_What the exercise asks_
Write out the rows below verbatim, from the first line through the line containing "53: (863, 371)", inclusive, and nothing past that line.

== Supplied information

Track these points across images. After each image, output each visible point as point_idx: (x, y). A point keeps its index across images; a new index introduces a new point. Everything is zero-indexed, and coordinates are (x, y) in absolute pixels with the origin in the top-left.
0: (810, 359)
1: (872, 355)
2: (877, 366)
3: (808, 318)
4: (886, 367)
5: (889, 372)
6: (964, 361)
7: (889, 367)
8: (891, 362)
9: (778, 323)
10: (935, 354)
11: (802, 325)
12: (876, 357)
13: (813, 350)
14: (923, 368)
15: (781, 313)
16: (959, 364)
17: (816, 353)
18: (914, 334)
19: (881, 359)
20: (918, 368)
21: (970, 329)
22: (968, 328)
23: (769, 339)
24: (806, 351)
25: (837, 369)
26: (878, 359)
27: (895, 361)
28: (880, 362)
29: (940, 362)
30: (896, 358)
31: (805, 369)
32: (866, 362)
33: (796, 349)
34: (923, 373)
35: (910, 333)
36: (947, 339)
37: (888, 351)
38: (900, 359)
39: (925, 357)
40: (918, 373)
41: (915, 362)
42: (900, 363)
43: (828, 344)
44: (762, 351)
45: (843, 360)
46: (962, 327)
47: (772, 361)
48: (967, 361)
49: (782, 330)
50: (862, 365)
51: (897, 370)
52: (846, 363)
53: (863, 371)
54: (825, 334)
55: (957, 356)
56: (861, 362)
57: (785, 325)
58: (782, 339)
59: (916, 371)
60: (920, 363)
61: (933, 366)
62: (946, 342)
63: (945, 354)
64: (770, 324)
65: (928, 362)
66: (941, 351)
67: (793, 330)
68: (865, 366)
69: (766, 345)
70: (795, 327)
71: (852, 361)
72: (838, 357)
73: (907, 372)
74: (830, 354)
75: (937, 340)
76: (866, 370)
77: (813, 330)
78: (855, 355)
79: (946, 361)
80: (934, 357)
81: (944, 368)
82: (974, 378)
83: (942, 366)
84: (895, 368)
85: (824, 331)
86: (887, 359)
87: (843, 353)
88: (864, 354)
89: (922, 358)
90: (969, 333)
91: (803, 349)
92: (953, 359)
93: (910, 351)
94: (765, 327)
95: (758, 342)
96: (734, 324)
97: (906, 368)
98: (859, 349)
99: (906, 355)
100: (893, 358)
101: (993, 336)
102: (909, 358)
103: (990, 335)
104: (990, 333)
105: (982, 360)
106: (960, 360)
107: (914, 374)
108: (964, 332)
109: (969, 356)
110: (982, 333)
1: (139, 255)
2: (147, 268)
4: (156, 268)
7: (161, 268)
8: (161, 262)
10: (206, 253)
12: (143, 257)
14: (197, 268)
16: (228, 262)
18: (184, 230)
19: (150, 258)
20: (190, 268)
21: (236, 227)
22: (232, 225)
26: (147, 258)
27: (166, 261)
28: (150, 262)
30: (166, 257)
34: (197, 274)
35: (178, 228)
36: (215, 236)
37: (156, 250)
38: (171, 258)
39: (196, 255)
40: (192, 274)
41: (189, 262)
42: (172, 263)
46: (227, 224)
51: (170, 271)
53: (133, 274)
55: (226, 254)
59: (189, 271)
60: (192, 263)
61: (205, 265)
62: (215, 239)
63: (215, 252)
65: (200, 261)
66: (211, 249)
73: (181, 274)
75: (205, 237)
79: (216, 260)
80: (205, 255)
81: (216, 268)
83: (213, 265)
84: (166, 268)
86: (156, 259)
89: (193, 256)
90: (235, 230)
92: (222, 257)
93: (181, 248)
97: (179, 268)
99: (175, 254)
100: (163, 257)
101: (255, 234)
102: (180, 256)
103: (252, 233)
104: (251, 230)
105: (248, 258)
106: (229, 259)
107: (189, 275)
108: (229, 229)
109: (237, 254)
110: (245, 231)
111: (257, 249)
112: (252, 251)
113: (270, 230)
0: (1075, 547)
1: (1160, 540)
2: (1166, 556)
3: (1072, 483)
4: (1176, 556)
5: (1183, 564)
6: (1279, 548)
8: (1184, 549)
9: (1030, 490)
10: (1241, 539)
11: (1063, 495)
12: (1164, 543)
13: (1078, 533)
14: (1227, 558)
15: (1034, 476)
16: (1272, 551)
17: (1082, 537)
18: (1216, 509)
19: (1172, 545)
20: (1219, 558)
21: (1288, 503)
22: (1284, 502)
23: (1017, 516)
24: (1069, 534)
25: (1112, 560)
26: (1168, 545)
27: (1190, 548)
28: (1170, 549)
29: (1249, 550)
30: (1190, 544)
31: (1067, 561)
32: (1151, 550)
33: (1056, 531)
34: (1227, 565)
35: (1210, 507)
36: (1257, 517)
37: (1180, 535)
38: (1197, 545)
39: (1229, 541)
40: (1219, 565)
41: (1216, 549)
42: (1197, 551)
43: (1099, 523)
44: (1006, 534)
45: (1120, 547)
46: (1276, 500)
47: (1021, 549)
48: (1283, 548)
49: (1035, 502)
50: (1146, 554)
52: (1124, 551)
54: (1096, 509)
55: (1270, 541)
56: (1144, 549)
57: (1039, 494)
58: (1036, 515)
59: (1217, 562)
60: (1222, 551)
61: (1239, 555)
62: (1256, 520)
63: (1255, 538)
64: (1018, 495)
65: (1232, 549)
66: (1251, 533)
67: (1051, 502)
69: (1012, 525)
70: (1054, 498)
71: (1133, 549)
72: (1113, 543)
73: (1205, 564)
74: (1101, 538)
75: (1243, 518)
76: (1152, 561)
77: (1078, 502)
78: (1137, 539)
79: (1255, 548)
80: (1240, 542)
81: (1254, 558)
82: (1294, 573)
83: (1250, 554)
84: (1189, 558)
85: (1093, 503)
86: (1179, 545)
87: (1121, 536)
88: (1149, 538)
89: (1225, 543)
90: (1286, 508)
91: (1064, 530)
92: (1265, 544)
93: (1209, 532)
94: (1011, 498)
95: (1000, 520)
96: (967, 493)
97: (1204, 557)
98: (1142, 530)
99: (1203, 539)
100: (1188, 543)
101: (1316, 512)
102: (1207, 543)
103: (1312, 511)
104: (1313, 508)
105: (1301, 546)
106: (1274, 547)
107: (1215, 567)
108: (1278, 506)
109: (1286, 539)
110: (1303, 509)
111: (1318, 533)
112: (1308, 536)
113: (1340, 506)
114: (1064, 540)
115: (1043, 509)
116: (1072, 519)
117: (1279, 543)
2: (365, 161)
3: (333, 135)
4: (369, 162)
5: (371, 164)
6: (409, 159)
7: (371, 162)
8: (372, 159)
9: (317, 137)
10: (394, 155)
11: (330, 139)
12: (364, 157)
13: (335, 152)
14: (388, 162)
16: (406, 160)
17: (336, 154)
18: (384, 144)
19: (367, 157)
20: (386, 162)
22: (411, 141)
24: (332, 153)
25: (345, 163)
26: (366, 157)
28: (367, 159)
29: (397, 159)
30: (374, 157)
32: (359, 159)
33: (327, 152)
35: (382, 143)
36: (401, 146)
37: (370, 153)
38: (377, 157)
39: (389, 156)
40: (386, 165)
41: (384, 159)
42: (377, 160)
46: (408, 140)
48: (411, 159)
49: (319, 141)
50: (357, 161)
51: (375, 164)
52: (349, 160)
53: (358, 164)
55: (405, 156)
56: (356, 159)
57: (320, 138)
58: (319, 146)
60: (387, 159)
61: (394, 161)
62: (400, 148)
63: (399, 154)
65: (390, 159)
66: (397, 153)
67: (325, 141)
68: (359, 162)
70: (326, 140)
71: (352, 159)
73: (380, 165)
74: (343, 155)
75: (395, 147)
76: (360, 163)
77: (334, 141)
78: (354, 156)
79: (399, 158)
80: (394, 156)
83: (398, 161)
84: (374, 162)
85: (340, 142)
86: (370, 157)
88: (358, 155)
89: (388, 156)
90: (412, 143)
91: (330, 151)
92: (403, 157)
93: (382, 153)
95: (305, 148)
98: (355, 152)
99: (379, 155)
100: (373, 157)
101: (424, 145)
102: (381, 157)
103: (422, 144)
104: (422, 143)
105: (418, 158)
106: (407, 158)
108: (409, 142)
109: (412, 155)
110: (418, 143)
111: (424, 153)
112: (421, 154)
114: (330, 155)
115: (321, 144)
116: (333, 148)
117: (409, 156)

====

_Answer for the task_
Track these points across images. After each image, output each visible point as point_idx: (x, y). A point keeps its index across images; a new index introduces a new point. Everything is zero-indexed, and coordinates are (x, y) in absolute pixels with the origin in the top-left.
0: (810, 359)
1: (872, 355)
2: (877, 366)
3: (808, 318)
4: (886, 367)
5: (889, 372)
6: (964, 361)
7: (889, 367)
8: (891, 362)
9: (778, 323)
10: (935, 354)
11: (802, 325)
12: (876, 357)
13: (813, 350)
14: (923, 368)
15: (781, 313)
16: (959, 364)
17: (816, 353)
18: (914, 334)
19: (881, 359)
20: (918, 368)
21: (970, 329)
22: (968, 328)
23: (769, 339)
24: (806, 351)
25: (837, 369)
26: (878, 359)
27: (895, 361)
28: (880, 362)
29: (940, 362)
30: (896, 358)
31: (805, 369)
32: (866, 362)
33: (796, 349)
34: (923, 373)
35: (910, 333)
36: (947, 339)
37: (888, 351)
38: (900, 359)
39: (925, 357)
40: (918, 373)
41: (915, 362)
42: (900, 363)
43: (828, 344)
44: (762, 351)
45: (843, 360)
46: (962, 327)
47: (772, 361)
48: (967, 361)
49: (782, 330)
50: (862, 365)
51: (897, 370)
52: (846, 363)
53: (863, 371)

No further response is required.